Carry on the personal essay below about lost drive in middle age, picking up right after its final sentence.

START Text segment

In China, where Christians are regularly jailed for worshiping under a Communist regime, not having access to Bibles does not stop them from imbibing the Word of God. When they have no access to the physical bound text, they have small scraps of paper with scripture verses written on them and commit them to memory before they are confiscated, because "they can't take what's hidden in your heart." 

I turn 41 next week, and middle-aged malaise has set in. I'm heavier, and groan-ier. I used to eat whole cheesecakes without gaining a pound and biked across the United States in my twenties, averaging eighty miles a day. Now I'm proud of myself when I go to the Y once a week and swim more than 30 laps. I felt good when I went though, because for once I pushed through the myriad of excuses I come up with on a regular basis and just. did. it. Though the motivation may have been disgust with myself and a desire to change, the satisfaction of doing something physical lasted throughout the day. It even lasted into today, when I went for a (albeit, short) bike ride and even pushed it into the big ring for a bit near the end.

Even if I didn't have a pool to go to, or a bike to ride, I could just as easily do push-ups and sit-ups in my bedroom with no equipment needed. Often it's not the equipment we lack, or the tools we don't own, but the drive that's missing. And it seems to scale in direct proportion to what we have, and not what we don't.

When I undertook a brief trial in 'mini-retirement' in my late twenties (essentially being in between jobs for a couple months), I thought I would take the time to write a book. I had a whole writing studio set up--and hardly wrote a thing.

END Text segment
START Record set

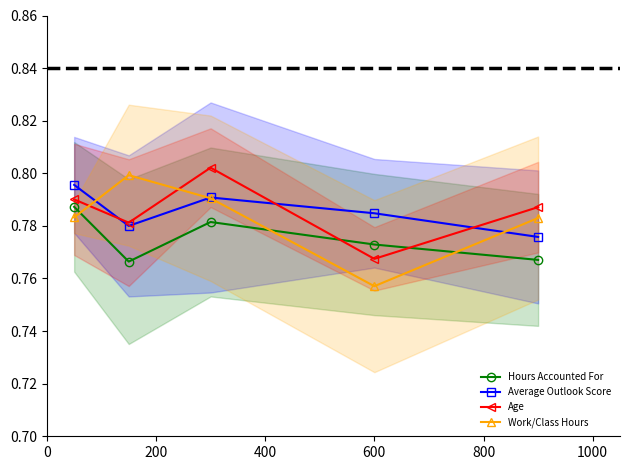

True or false: Hours Accounted For and Work/Class Hours cross at least once.

True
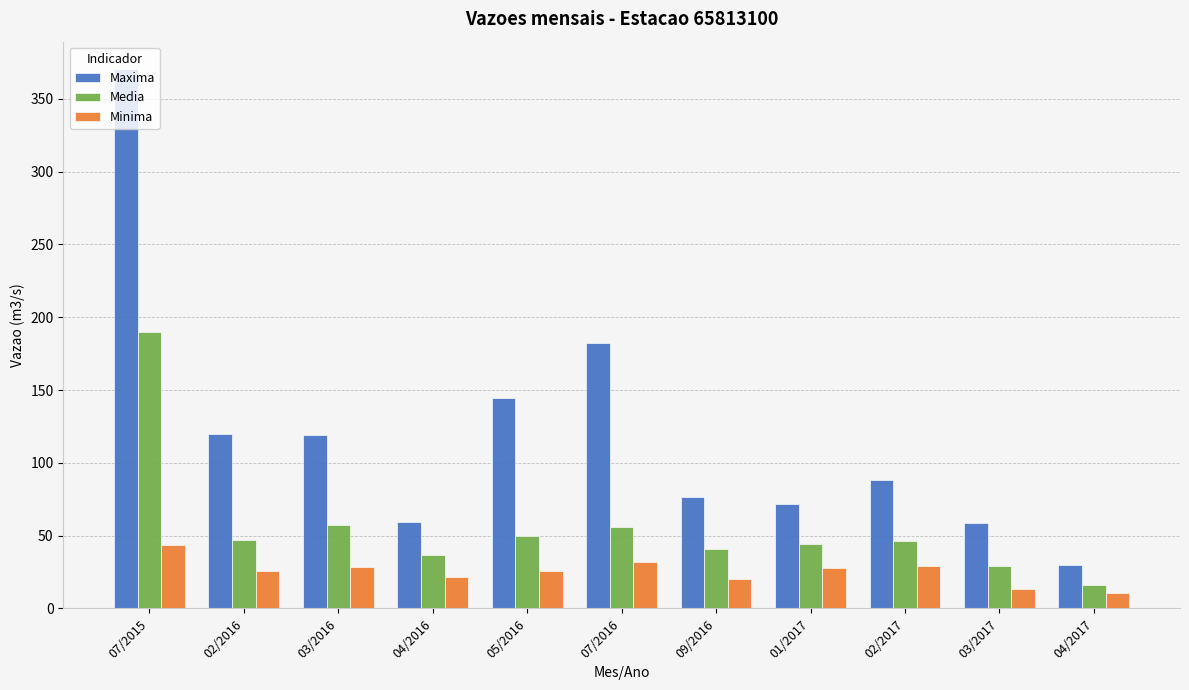

At which label does Minima first exceed 25?

07/2015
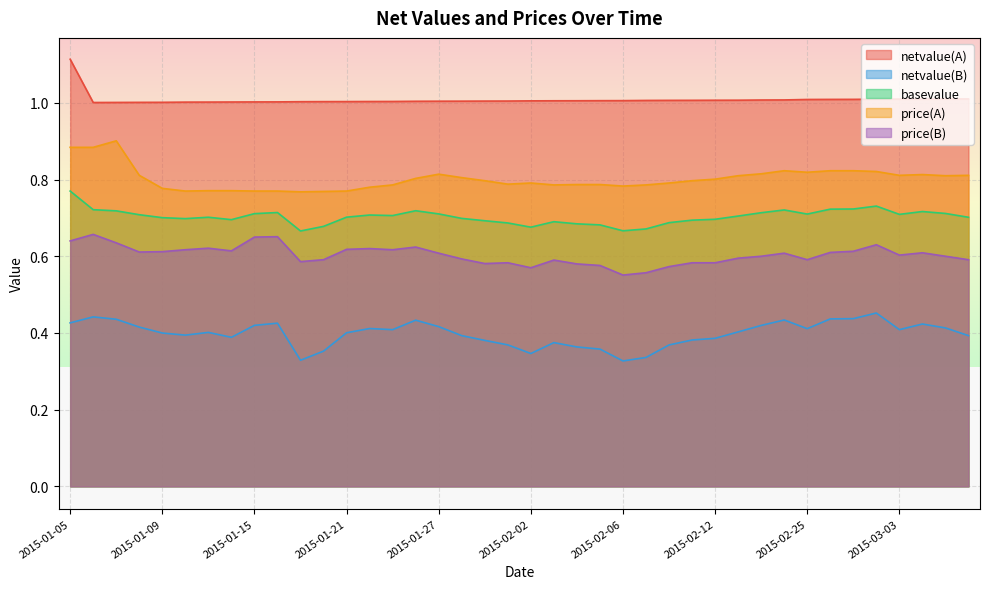

What is the label of the 16th point from the left?

2015-01-26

END Record set

§ **Response to the exercise**:
Even now, working largely remote for the past year, I realized how much I don't need from my office--file cabinet and papers. Essentially, I can do all my work with a laptop and a kitchen table. Even the mouse I use is ancillary. 

When we consecrated our family to the Immaculate Heart a few years ago on the 100th Anniversary of Our Lady of Fatima, my wife and I and I committed to praying the rosary every day. And for the most part, we have kept that promise. Every now and then I will neglect it--either from tiredness or forgetfulness--but it's not often. When I do let my guard down, chinks in the armor often develop slowly and perniciously. 

The rosary is a spiritual tool, a weapon--but it's not just fancy crystal or amber or even humble wood beads strung together. The physical "scripture on a string" can aid us in meditation, but it is not ipso facto necessary. If we leave it at home or neglect to carry it with us, there's nothing--except our inner excuses--keeping us from using what we do have--our ten fingers--to pray.